From Gallup 2026 Poll: World U.K. Leads World in Concern About Migration
Still, Lowles’s prescriptions remain grounded in the local. The first, he argues, is reinvestment, not simply in infrastructure, but in agency. Money must return to neglected communities, but so must power. “Supporting communities is a massive thing, and we need to give people agency,” he told the audience. “Repeated administrations made the mistake of not trusting local people.”
Research in political psychology supports the link he draws between alienation and authoritarianism. When individuals feel excluded from decision-making, disconnected from institutions, and unseen by the political system, trust in democracy declines. Disengagement follows. In its place emerges a readiness for strongman politics, simple answers and rigid hierarchies, conditions in which far-right movements thrive.

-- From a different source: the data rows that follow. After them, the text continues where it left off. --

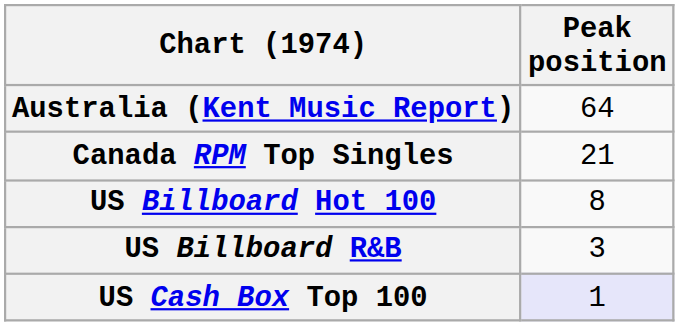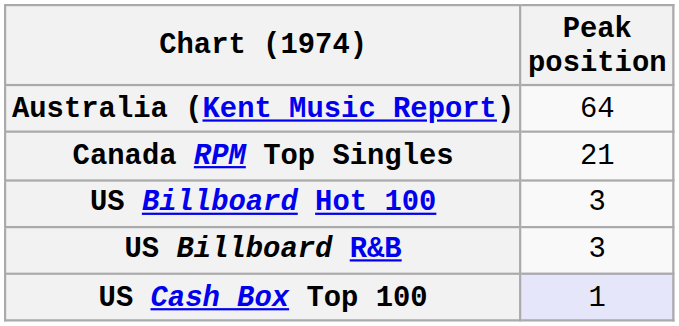US Billboard Hot 100 | Peak position: 8 -> 3
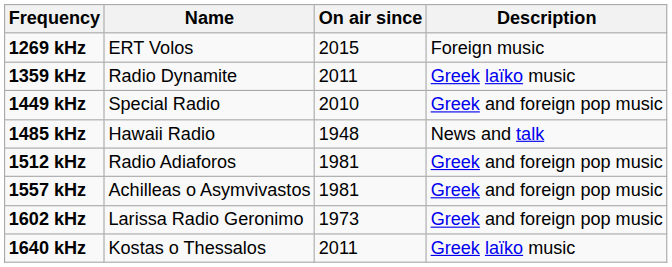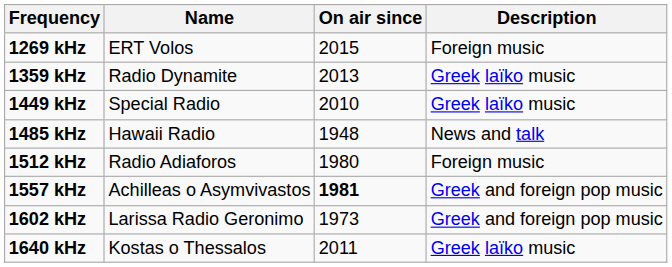1359 kHz | On air since: 2011 -> 2013
1449 kHz | Description: Greek and foreign pop music -> Greek laïko music
1512 kHz | On air since: 1981 -> 1980
1512 kHz | Description: Greek and foreign pop music -> Foreign music
1557 kHz | On air since: normal -> bold
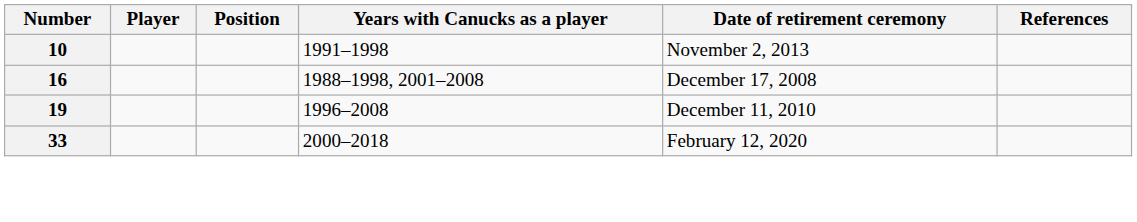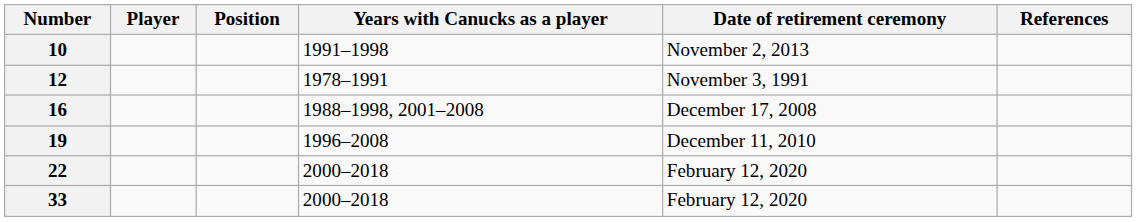+ row: 12 | 1978–1991 | November 3, 1991
+ row: 22 | 2000–2018 | February 12, 2020
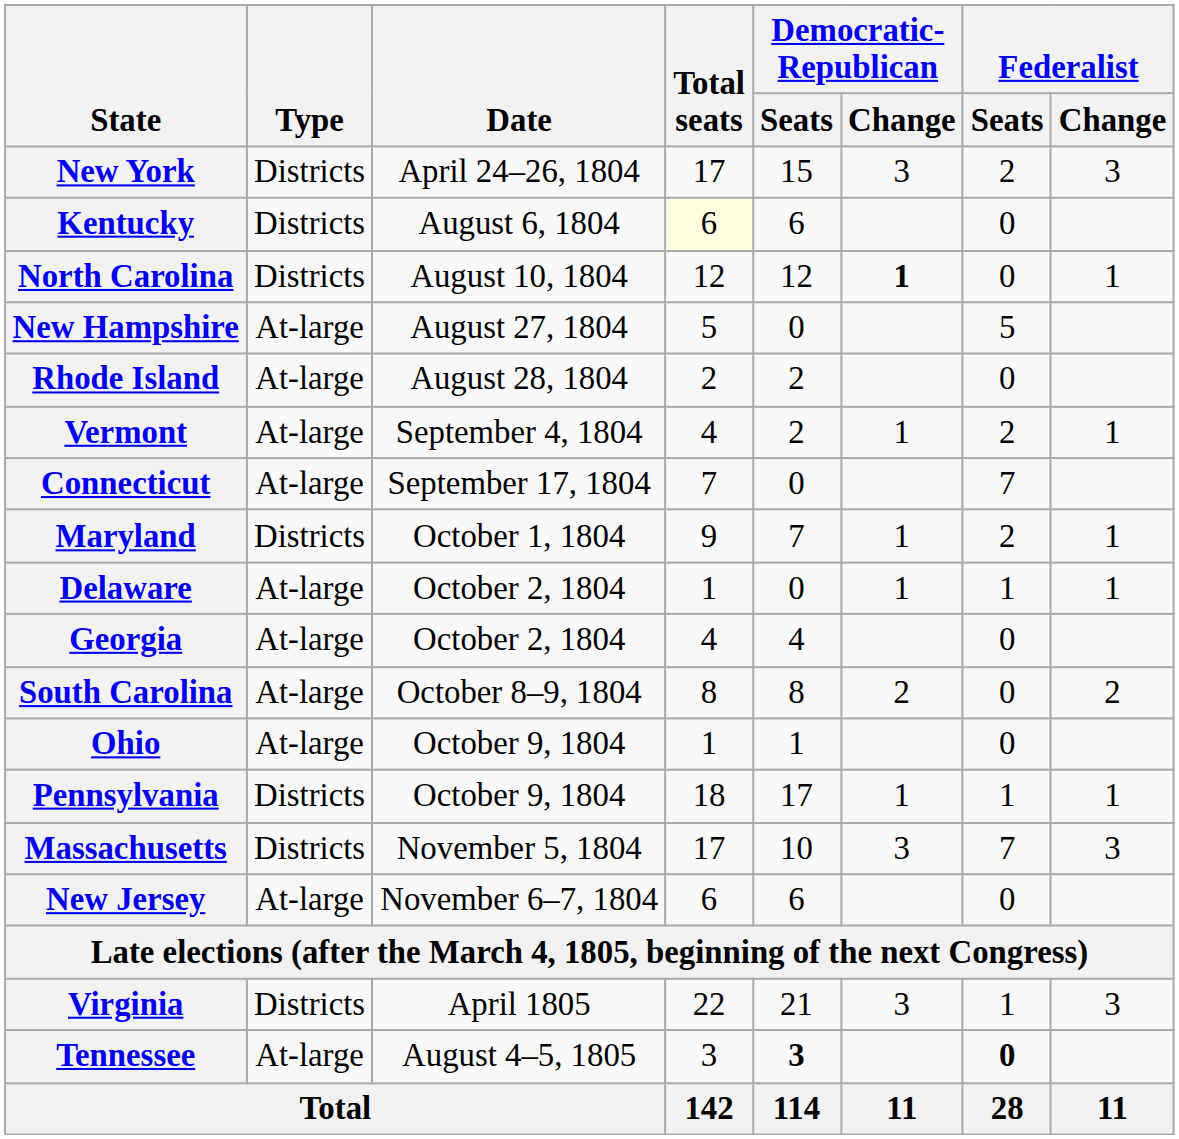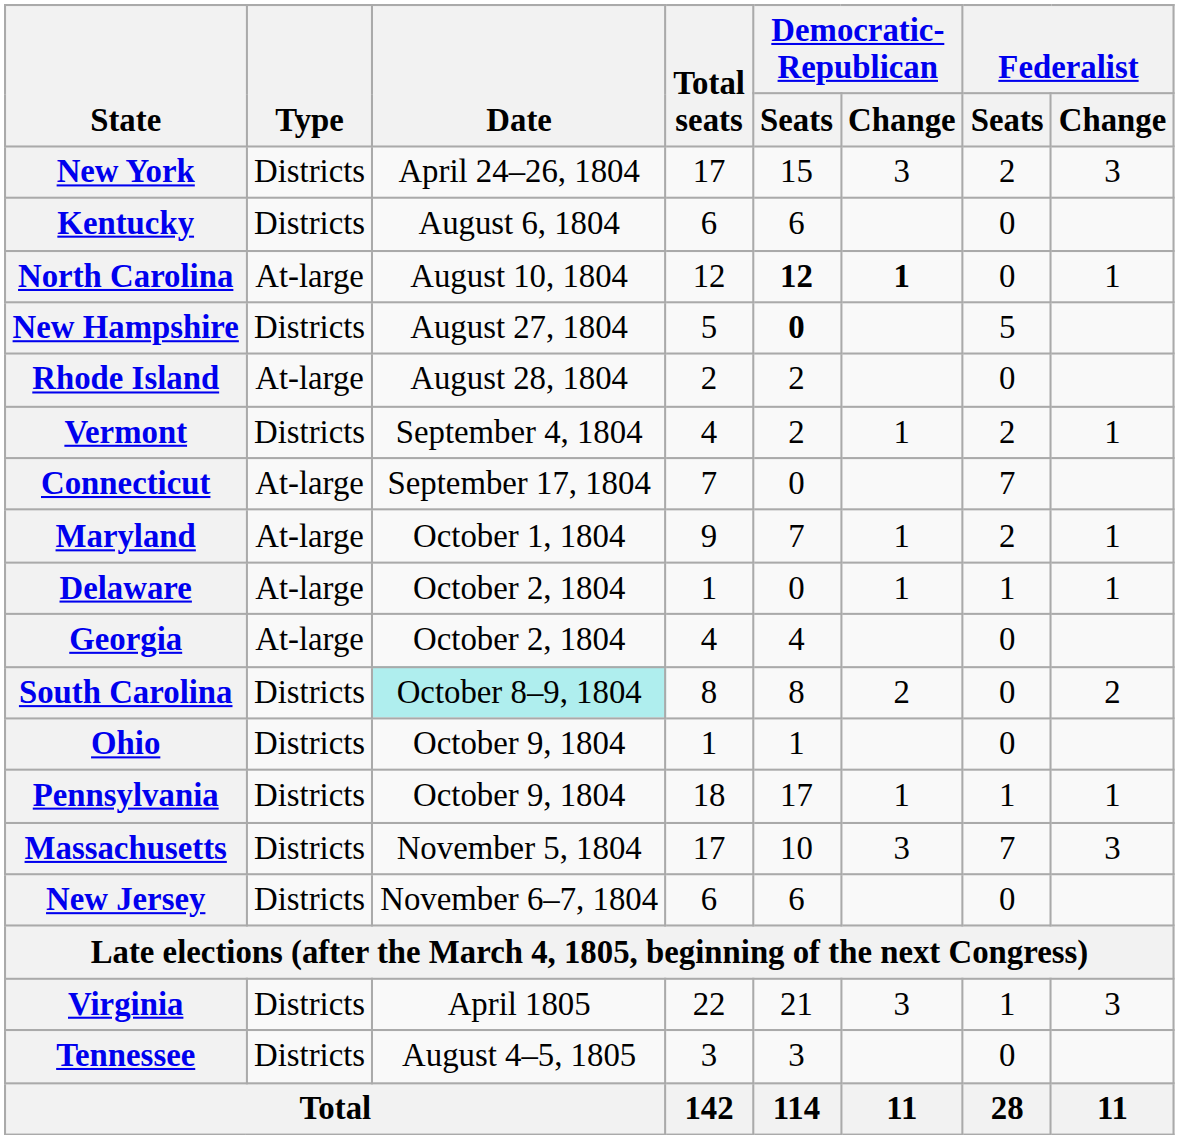Kentucky | Total seats: lightyellow background -> no background
North Carolina | Type: Districts -> At-large
North Carolina | Democratic- Republican / Seats: normal -> bold
New Hampshire | Type: At-large -> Districts
New Hampshire | Democratic- Republican / Seats: normal -> bold
Vermont | Type: At-large -> Districts
Maryland | Type: Districts -> At-large
South Carolina | Type: At-large -> Districts
South Carolina | Date: no background -> paleturquoise background
Ohio | Type: At-large -> Districts
New Jersey | Type: At-large -> Districts
Tennessee | Type: At-large -> Districts
Tennessee | Democratic- Republican / Seats: bold -> normal
Tennessee | Federalist / Seats: bold -> normal
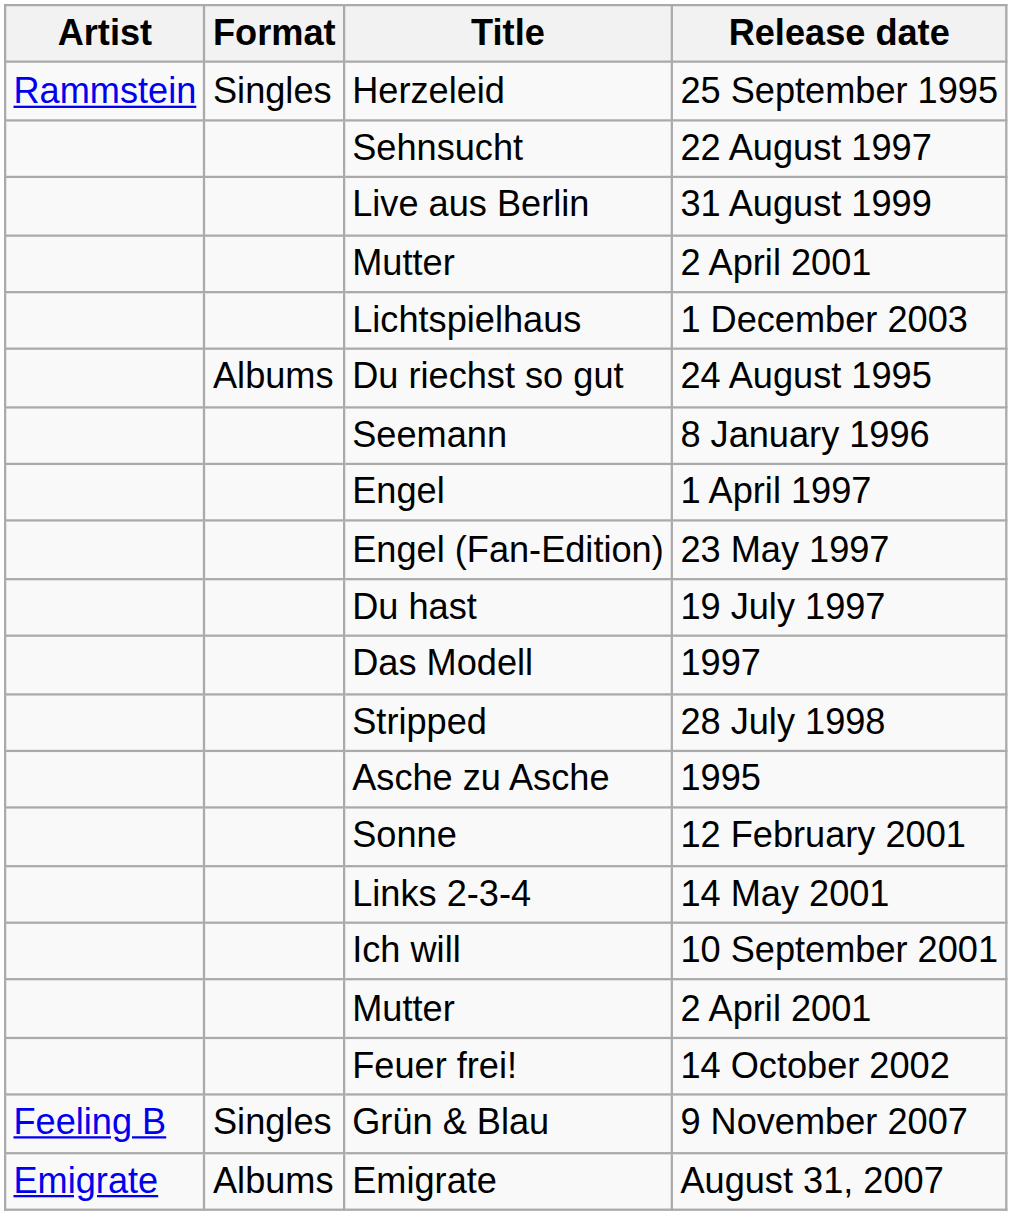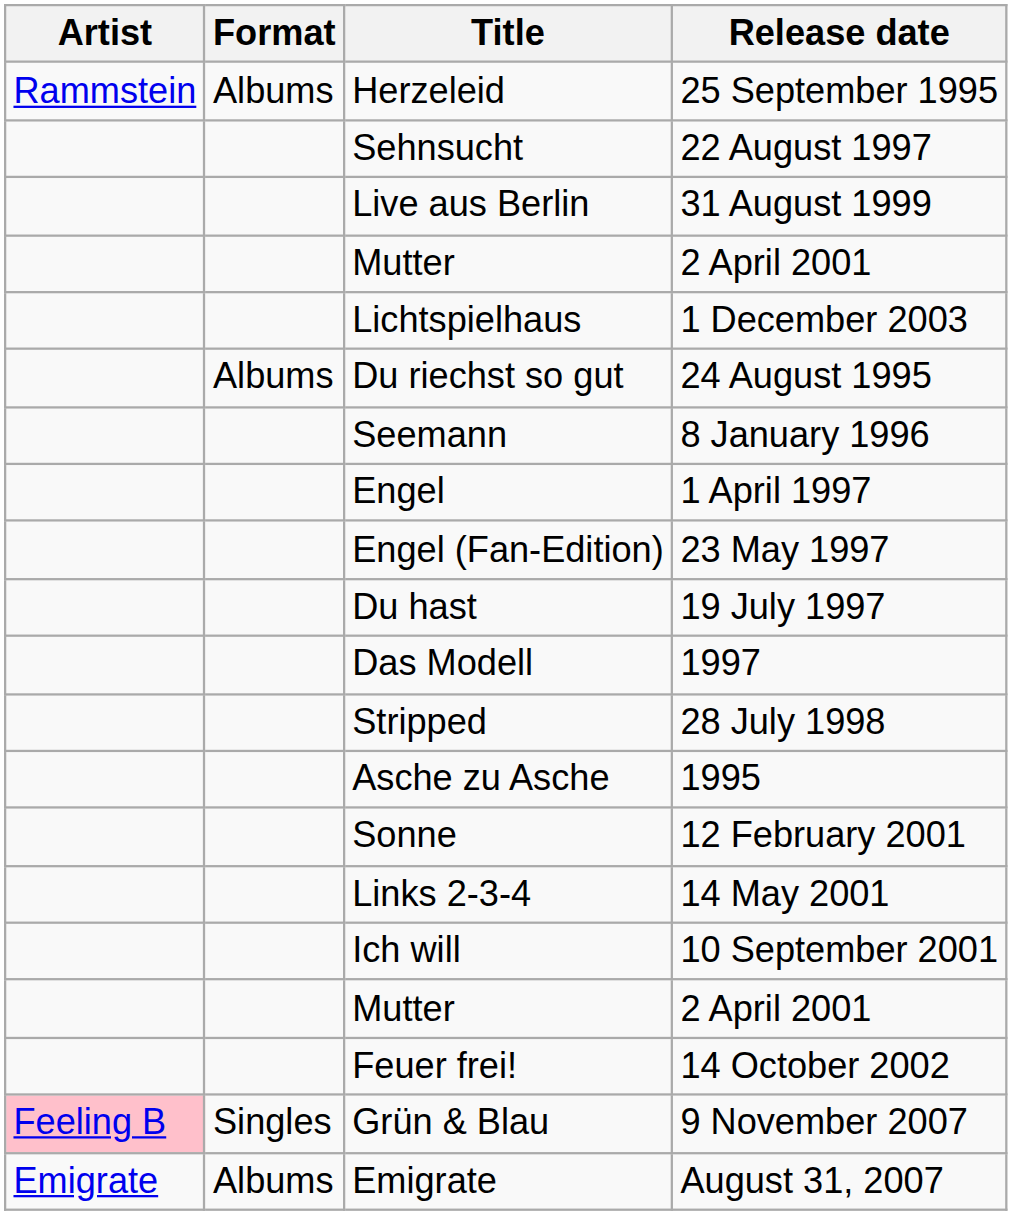Herzeleid | Format: Singles -> Albums
Grün & Blau | Artist: no background -> pink background
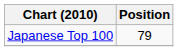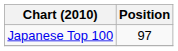Japanese Top 100 | Position: 79 -> 97
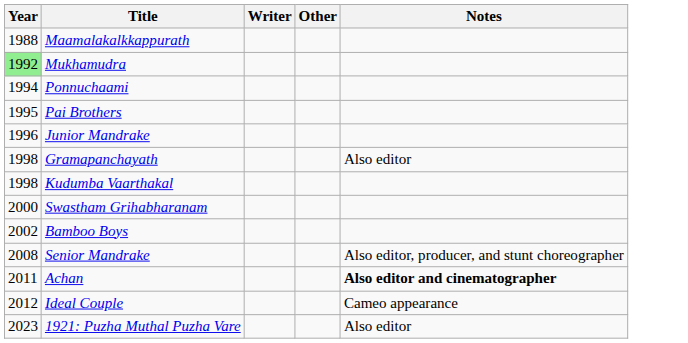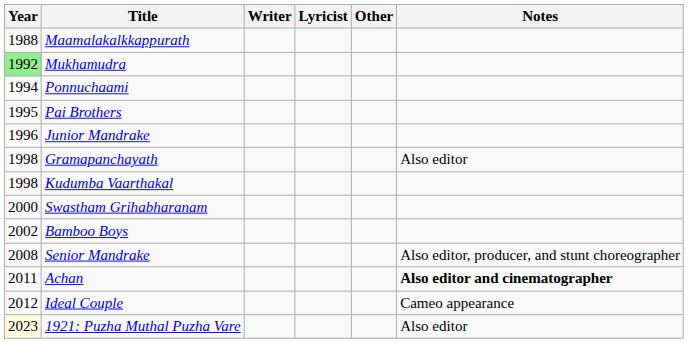+ column: Lyricist
1921: Puzha Muthal Puzha Vare | Year: no background -> lightyellow background
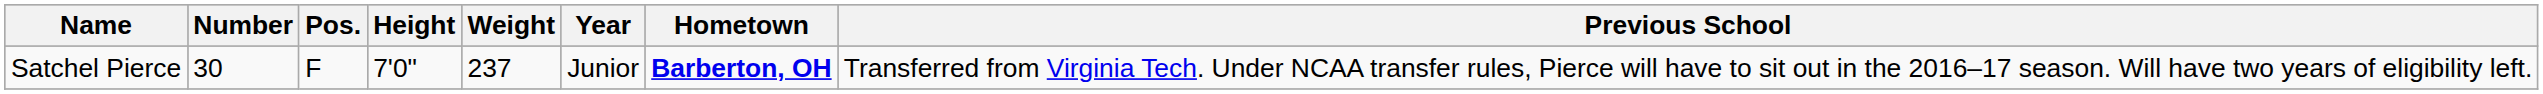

His second solution is more modest, but no less radical in its implications: fix the small things. He cited a successful community project that almost failed because its directors did not know how to fill out a tax reform. Fixing things like broken streetlights, or revamping shuttered high streets could go a long way to instilling a sense of pride in communities that have been hallowed out by austerity. “If people feel forgotten,” Lowles argues, “they stop believing the system works for them, and once that belief goes, democracy itself becomes fragile.”
Whether it will be enough remains uncertain. The forces driving Britain’s political polarisation are vast, structural and global. But in a political moment defined by abstraction and spectacle, Lowles’ insistence on the human scale offers a counter-narrative to both technocratic complacency and populist rage. If the far right is built on fear, resentment and fracture, his response is quietly radical: rebuild the places where people live, restore the feeling of being counted, and make democracy tangible again.